The unexpected success of the tumor necrosis factor antagonists in ankylosing spondylitis and psoriatic arthritis has generated considerable enthusiasm regarding the therapeutic potential of these drugs. By contrast, concerns regarding the high cost and long-term safety of the tumor necrosis factor blocking agents have prompted investigators to take a closer look at more traditional anti-inflammatory agents and to explore novel therapeutic targets. The purpose of this review is to summarize treatment advances in spondylarthropathy over the past year and to discuss potential future therapies.


Recent studies indicate that the morbidity of ankylosing spondylitis and PsA are considerably higher than previously reported. Etanercept, infliximab and adalimumab safely and effectively relieved the signs and symptoms of psoriatic arthritis patients in phase III trials. Etanercept and infliximab were also effective in phase III trials in ankylosing spondylitis. Etanercept slowed radiographic progression in psoriatic arthritis trials, but it is not known whether tumor necrosis factor antagonists can prevent structural damage in ankylosing spondylitis. One trial showed that methotrexate may be effective for relieving the pain of axial disease in ankylosing spondylitis but these findings contradict two previous studies. For reactive arthritis and undifferentiated spondylarthropathy, a combination of antibiotics may be more effective than a single antibiotic for the relief of musculoskeletal symptoms. Last, potential therapeutic targets include interleukin-1, interleukin-12, B lymphocytes, accessory molecules on T lymphocytes, and angiogenic factors.

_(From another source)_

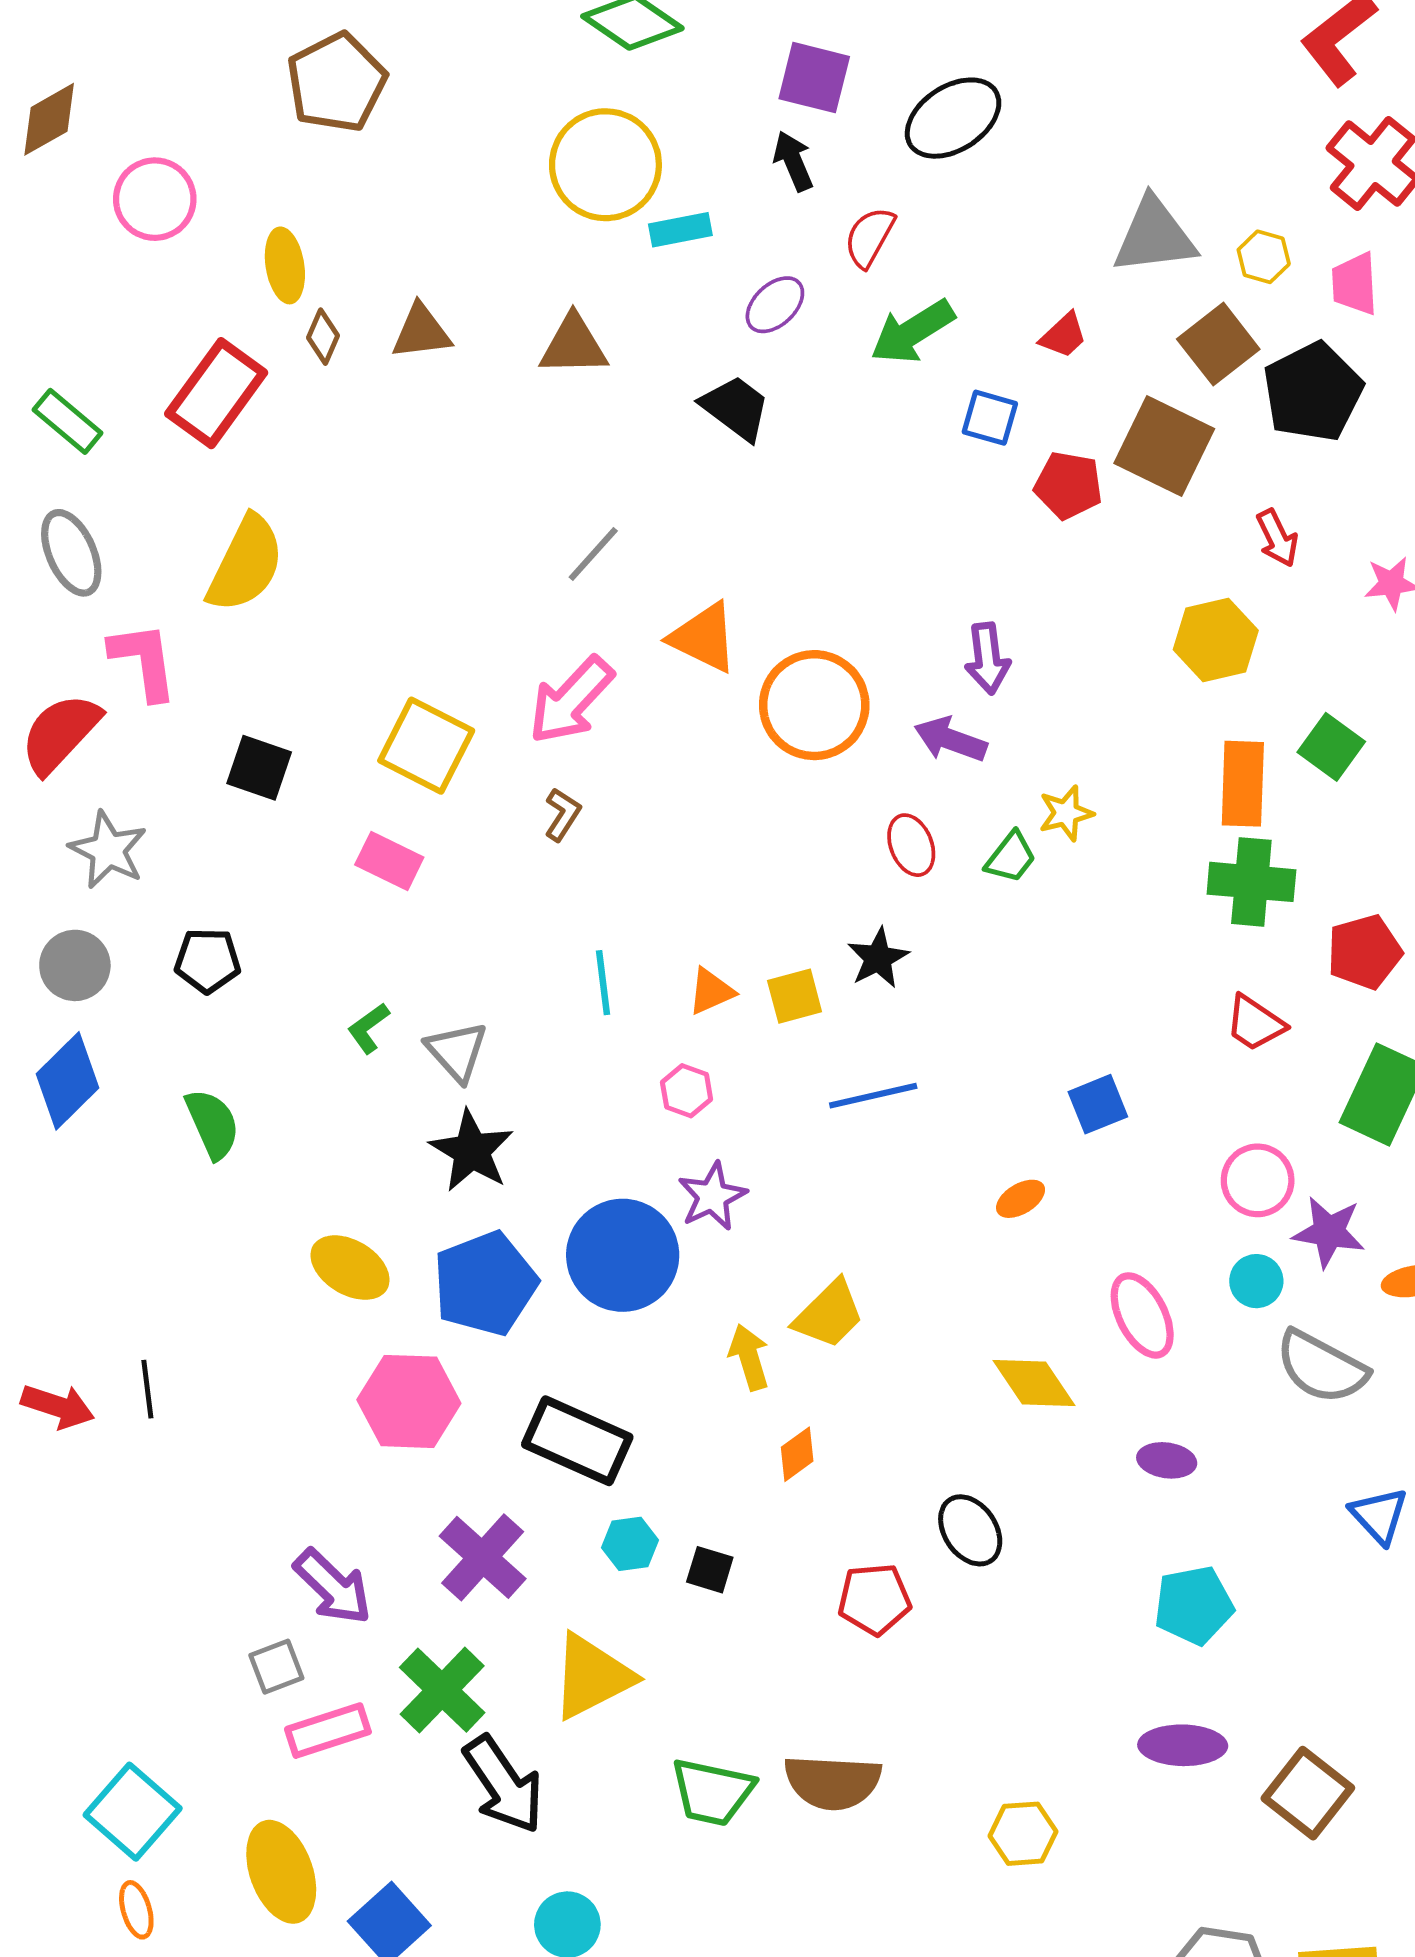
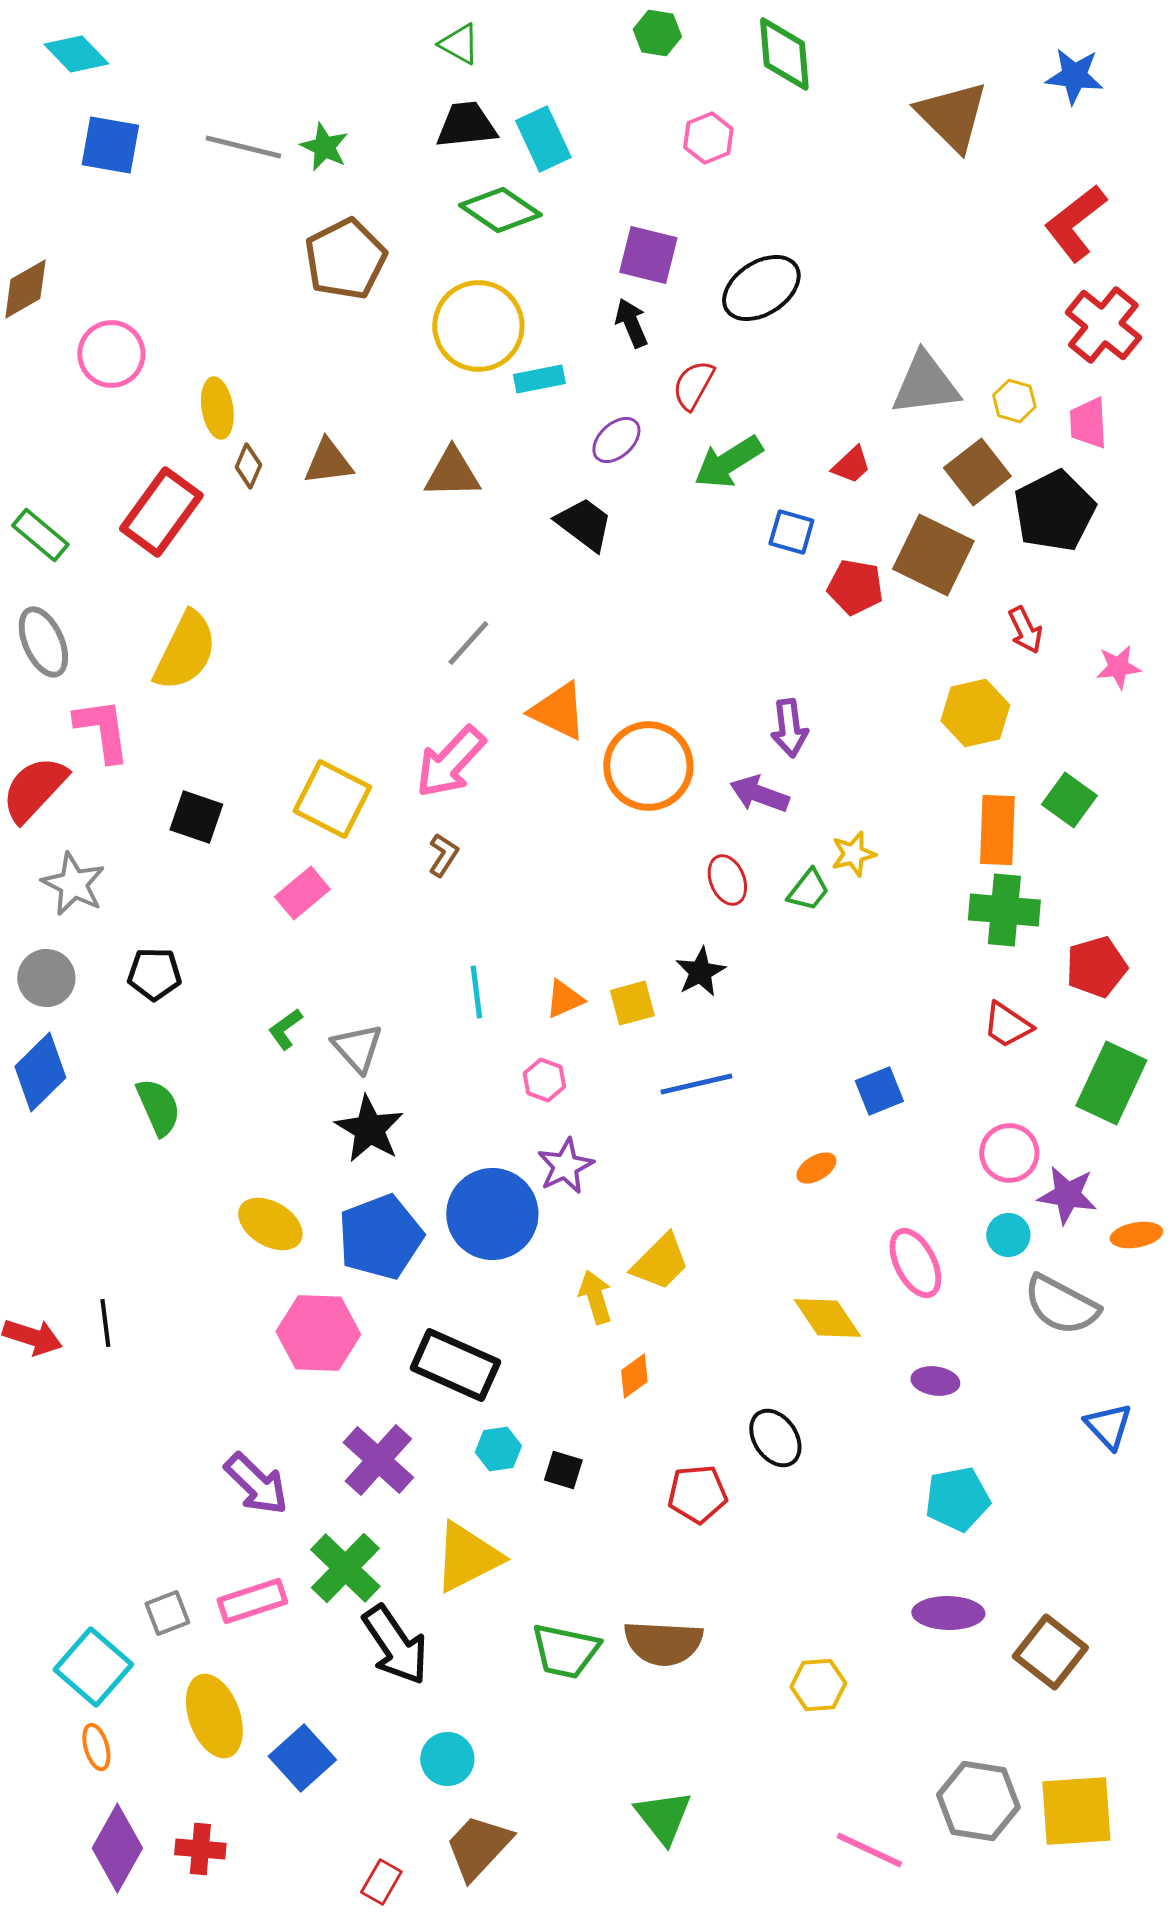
brown pentagon: (337, 82) -> (345, 259), moved
pink rectangle: (389, 861) -> (302, 893), turned -66
gray square: (276, 1667) -> (167, 1613), moved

Phase III trials have confirmed that tumor necrosis factor antagonists are effective and safe for the treatment of ankylosing spondylitis and psoriatic arthritis. For patients who do not respond to tumor necrosis factor blockade, several treatment options are under study. Information from these trials will more clearly define the role of disease-modifying antirheumatic drugs, novel therapeutic agents, and antibiotics in the treatment of spondylarthropathy.